The brain is wired for exclusionary behavior. Perhaps this capacity for discriminatory thinking helped our hunter-gatherer ancestors decipher dangerous situations from safe ones. Who knows. At any rate, it's a human cognitive trait that guarantees that without intervention, children will separate themselves according to the most obvious, visible characteristic (often race because it's the most visual difference). "Us" versus "the bad guys", the boys vs. the girls, the cool kids versus the uncools...it's inevitable but also our job to make sure to keep it's impact on the child's thinking at bay.

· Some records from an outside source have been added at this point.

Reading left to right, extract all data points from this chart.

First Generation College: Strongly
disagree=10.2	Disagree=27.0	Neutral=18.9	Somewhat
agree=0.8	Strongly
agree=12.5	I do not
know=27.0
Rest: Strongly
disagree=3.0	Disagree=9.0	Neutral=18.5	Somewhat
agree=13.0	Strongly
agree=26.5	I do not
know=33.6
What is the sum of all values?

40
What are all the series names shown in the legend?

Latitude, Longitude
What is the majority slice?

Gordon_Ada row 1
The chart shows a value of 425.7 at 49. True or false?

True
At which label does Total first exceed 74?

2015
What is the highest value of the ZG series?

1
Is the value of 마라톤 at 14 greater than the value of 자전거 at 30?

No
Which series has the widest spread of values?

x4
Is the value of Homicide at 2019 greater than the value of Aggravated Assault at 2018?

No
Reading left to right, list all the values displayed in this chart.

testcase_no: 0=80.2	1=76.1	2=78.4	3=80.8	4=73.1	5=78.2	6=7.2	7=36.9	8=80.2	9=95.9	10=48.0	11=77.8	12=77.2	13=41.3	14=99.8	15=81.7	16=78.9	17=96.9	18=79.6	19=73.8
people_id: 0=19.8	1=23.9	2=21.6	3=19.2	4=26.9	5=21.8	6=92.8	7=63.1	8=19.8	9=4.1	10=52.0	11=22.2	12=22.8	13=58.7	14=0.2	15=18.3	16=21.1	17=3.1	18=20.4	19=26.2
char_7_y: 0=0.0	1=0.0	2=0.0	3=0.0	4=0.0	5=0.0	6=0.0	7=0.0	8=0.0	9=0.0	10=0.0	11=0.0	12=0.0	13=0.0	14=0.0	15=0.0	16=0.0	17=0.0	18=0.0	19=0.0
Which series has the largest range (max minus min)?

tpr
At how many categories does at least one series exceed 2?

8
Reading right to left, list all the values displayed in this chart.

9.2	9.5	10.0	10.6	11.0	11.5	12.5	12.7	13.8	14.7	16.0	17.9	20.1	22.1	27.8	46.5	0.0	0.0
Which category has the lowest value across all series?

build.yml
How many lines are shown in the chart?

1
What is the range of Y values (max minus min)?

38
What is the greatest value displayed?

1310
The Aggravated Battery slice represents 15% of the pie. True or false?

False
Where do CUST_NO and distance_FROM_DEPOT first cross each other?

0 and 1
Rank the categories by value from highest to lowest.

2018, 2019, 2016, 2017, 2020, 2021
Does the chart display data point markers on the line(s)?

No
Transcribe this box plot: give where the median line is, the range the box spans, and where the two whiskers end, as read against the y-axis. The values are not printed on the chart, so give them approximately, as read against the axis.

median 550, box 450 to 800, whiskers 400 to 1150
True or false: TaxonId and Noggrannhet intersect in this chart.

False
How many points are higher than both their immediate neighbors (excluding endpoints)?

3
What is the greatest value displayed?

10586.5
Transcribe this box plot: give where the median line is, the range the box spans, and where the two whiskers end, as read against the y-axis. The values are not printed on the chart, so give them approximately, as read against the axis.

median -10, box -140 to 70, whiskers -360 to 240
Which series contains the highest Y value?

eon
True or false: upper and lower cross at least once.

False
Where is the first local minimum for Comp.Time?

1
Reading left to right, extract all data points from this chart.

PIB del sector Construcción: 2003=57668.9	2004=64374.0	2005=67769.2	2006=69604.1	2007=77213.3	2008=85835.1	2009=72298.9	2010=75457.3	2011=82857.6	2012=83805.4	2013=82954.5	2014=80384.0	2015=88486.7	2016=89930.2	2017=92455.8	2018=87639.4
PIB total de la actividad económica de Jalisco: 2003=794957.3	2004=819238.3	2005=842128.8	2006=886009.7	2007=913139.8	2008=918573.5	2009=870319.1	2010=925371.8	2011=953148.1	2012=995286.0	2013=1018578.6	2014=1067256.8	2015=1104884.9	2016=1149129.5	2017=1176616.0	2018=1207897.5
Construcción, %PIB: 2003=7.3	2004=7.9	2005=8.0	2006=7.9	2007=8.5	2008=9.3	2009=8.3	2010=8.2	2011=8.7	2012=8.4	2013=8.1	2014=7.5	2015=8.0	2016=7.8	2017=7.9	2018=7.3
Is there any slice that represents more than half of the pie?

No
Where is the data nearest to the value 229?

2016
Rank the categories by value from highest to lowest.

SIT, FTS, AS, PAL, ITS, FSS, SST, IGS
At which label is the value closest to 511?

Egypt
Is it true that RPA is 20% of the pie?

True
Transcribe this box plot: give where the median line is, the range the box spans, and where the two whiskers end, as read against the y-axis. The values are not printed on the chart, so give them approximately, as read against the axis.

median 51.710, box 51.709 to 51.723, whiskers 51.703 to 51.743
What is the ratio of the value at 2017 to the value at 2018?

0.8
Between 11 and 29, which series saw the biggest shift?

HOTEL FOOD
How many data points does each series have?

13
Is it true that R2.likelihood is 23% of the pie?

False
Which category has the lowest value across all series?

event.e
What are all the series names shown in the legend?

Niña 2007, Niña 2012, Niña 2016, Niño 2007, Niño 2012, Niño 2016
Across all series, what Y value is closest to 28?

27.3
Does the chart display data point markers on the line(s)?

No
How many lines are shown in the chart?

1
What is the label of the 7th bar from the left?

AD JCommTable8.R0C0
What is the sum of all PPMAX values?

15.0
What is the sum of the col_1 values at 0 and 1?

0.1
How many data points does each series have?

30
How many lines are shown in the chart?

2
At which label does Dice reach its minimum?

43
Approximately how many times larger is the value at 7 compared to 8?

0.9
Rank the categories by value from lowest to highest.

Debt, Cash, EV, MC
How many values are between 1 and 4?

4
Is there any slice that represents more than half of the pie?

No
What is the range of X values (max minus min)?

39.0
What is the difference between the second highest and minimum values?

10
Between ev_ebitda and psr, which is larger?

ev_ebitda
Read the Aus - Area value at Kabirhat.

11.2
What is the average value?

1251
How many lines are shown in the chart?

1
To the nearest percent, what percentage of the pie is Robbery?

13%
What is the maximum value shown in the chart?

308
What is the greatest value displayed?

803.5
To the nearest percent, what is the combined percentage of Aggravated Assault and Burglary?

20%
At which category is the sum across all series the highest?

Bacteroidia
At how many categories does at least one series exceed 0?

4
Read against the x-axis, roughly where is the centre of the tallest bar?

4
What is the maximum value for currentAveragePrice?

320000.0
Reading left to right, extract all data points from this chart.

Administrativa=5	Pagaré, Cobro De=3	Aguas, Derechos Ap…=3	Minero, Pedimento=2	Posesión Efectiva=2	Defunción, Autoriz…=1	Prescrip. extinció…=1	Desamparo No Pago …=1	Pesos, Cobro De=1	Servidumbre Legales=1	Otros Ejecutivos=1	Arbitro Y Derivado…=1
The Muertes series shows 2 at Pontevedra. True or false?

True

Assumptions made in the superhero script:
- Guns solve problems
- Bad guys are inherently bad rather than good people who make bad choices
- Pretty girls need handsome, rich, or aggressive boys to solve their problems for them
- Good guys are strong white males
- Bad guys are dark complexioned men with foreign accents
- Bad guys always have a stupid bumbling sidekick (okay, this actually might be true)
- You can beat someone up or kill them and then walk away, rather than deal with the gruesome reality of what that actually looks like (ambulance, worried family members, police reports and accountability)
Stay tuned for more on this topic and to see what unfolds as I explore the notion of The Bad Guy (with myself and with the children). It's a losing battle to try to stop children from acting out the "us versus the Bad Guy" mentality. What I'd like to do with it is take it in a new direction...where we give the kids an alternative to the ending of the story that goes "and they shot the bad guy and saved the day. The End."